___ RECORDED DATA ___

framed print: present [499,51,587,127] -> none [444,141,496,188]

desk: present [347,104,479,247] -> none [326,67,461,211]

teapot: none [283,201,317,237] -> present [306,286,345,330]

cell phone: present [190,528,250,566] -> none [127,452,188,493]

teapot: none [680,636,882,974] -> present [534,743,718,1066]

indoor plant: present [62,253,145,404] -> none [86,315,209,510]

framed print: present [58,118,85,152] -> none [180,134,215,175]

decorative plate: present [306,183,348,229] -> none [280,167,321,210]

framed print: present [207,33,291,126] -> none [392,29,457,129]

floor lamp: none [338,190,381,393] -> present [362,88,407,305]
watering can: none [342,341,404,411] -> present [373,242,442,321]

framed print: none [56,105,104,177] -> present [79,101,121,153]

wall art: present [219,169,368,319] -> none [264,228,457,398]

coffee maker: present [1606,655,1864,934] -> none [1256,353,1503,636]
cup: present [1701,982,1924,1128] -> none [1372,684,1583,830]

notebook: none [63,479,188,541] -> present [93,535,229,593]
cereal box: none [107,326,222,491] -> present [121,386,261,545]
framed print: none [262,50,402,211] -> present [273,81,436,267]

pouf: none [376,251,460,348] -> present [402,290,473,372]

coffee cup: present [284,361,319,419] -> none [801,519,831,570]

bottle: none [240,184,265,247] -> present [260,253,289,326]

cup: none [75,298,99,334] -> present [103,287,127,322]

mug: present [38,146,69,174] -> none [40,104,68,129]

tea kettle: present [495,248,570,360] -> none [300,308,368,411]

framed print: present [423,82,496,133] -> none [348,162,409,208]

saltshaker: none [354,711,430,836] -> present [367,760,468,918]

___

ACTION ITEM: Filter the lines above, keeping each one that contains the string "coffee".

ANSWER BOX:
coffee maker: present [1606,655,1864,934] -> none [1256,353,1503,636]
coffee cup: present [284,361,319,419] -> none [801,519,831,570]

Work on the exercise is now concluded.